Toxicity profile of polyradiomodification therapy used in the combination treatment for rectal cancer
Author(s) -
Yu. A. Barsukov,
О. А. Власов,
С. И. Ткачев,
С. С. Гордеев
Publication year - 2018
Publication title -
onkologičeskaâ koloproktologiâ
Language(s) - English
Resource type - Journals
eISSN - 2413-0583
pISSN - 2220-3478
DOI - 10.17650/2220-3478-2018-8-3-17-25
Subject(s) - medicine , toxicity , regimen , capecitabine , colorectal cancer , hyperthermia , adverse effect , radiation therapy , gastroenterology , surgery , cancer
Objective: to analyze the spectrum of toxic reactions associated with various polyradiomodification regimens used in the combination therapy for rectal cancer. Materials and methods . We have conducted a retrospective analysis of the data from a prospectively collected database. We included patients with stages сT2–3N0M0 and сT2–3N1–2M0 resectable rectal cancer. Polyradiomodification regimens included a course of radiotherapy (5 × 5 Gy) with the following radiomodifiers: rectal administration of a biopolymer composition containing metronidazole (MZ) at a dose of 10 g/m 2 (twice), intracavitary local microwave hyperthermia (three times on days 3–5) and oral capecitabine (Cap). Results. The study included 241 participants. Toxic reactions were observed in less than 33.2 % of patients receiving polyradiomodification as a part of combination therapy. The most common adverse events were gastrointestinal toxicity and neurotoxicity, diagnosed in 28.6 % and 17.4 % of cases respectively. The frequency of toxic reactions was significantly higher in patients receiving Cap14 + MZ regimen than in those receiving Cap5 + MZ regimen (p = 0.0038).
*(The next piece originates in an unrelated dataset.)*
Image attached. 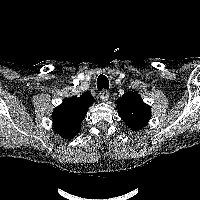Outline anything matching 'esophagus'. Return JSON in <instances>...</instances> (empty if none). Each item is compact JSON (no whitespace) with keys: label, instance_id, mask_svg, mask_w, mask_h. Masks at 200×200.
I'll use <instances>...</instances> for the list:
<instances>
[{"label":"esophagus","instance_id":"1","mask_svg":"<svg viewBox=\"0 0 200 200\" xmlns=\"http://www.w3.org/2000/svg\"><path fill=\"white\" fill-rule=\"evenodd\" d=\"M100 99L102 101H107L109 99V91L106 90V89H103L101 92H100Z\"/></svg>","mask_w":200,"mask_h":200}]
</instances>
However, the inclusion of microwave hyperthermia in both Cap5 and Cap14 therapeutic regimens had no impact on the frequency of toxic reactions (44.2 and 31.5 % respectively, p = 0.146). The proportion of patients with grade III gastrointestinal toxicity did not significantly vary across the groups (p = 0.16). Conclusion. The course of polyradiomodification included into the combination therapy for rectal cancer has an acceptable toxicity profile and can be used to improve long-term outcomes of combination treatment for rectal cancer.